Exercise prompt
Please transcribe every record below exactly, leaving out the pictures.

Dataset excerpts
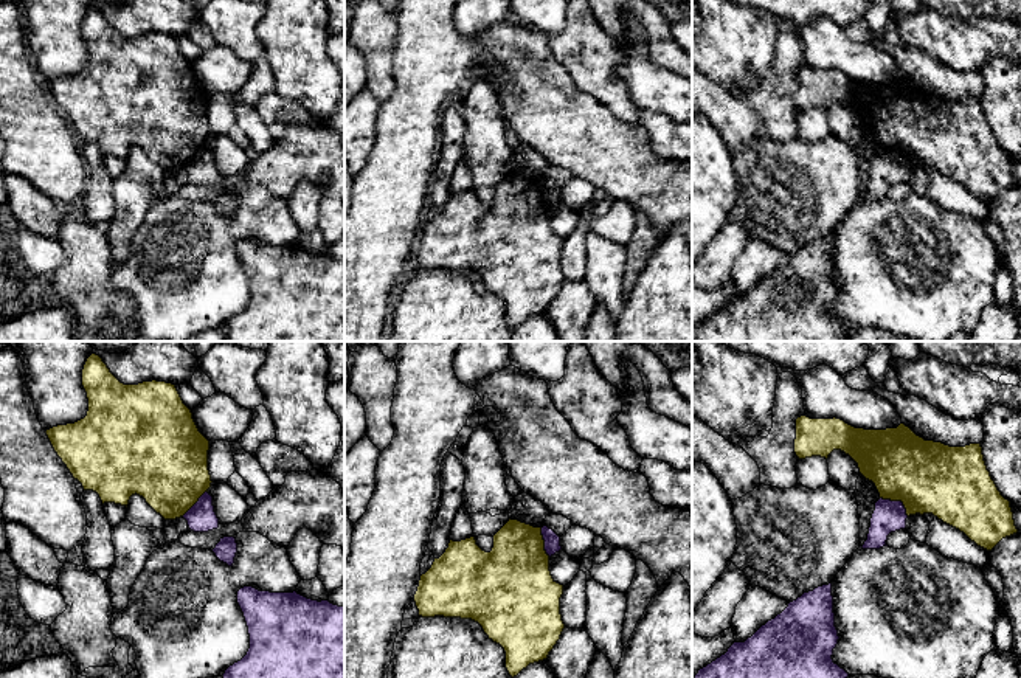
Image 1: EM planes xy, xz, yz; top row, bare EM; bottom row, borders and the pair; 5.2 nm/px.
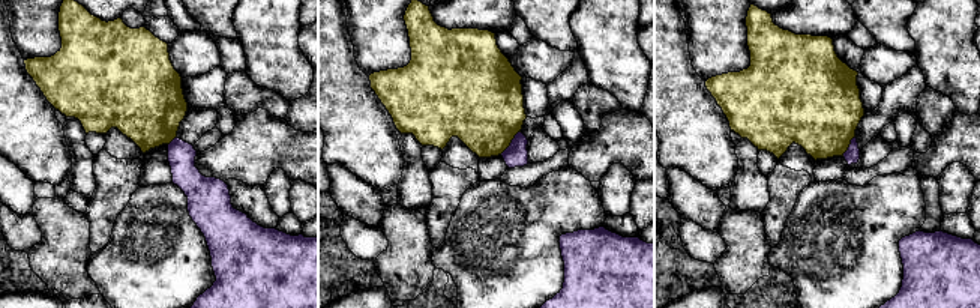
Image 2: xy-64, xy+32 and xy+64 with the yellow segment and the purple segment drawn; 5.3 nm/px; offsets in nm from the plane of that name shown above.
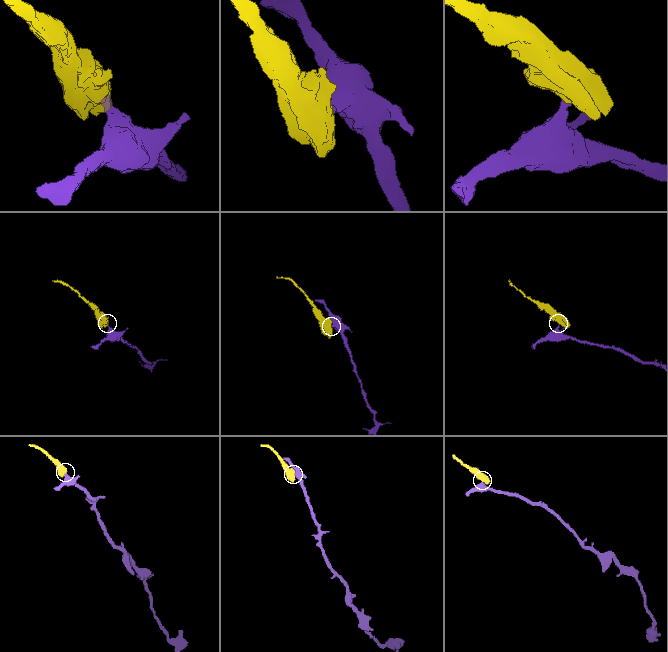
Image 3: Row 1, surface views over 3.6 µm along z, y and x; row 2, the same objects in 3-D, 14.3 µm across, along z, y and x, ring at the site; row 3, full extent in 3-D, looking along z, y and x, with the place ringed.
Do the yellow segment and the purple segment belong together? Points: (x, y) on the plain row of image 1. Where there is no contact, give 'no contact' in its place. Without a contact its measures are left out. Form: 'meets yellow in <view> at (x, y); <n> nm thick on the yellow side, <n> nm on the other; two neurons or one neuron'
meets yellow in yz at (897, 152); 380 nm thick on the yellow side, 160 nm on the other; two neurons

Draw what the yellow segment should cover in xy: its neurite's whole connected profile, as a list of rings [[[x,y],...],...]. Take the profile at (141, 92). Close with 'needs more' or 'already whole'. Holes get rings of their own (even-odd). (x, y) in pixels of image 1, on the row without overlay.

Exercise answer
Image 1: EM planes xy, xz, yz; top row, bare EM; bottom row, borders and the pair; 5.2 nm/px.
Image 2: xy-64, xy+32 and xy+64 with the yellow segment and the purple segment drawn; 5.3 nm/px; offsets in nm from the plane of that name shown above.
Image 3: Row 1, surface views over 3.6 µm along z, y and x; row 2, the same objects in 3-D, 14.3 µm across, along z, y and x, ring at the site; row 3, full extent in 3-D, looking along z, y and x, with the place ringed.
Do the yellow segment and the purple segment belong together? Points: (x, y) on the plain row of image 1. Where there is no contact, give 'no contact' in its place. Without a contact its measures are left out. Form: 'meets yellow in <view> at (x, y); <n> nm thick on the yellow side, <n> nm on the other; two neurons or one neuron'
meets yellow in yz at (897, 152); 380 nm thick on the yellow side, 160 nm on the other; two neurons

Draw what the yellow segment should cover in xy: its neurite's whole connected profile, as a list of rings [[[x,y],...],...]. Take the profile at (141, 92). Close with 'needs more' or 'already whole'. Holes get rings of their own (even-odd). (x, y) in pixels of image 1, on the row without overlay.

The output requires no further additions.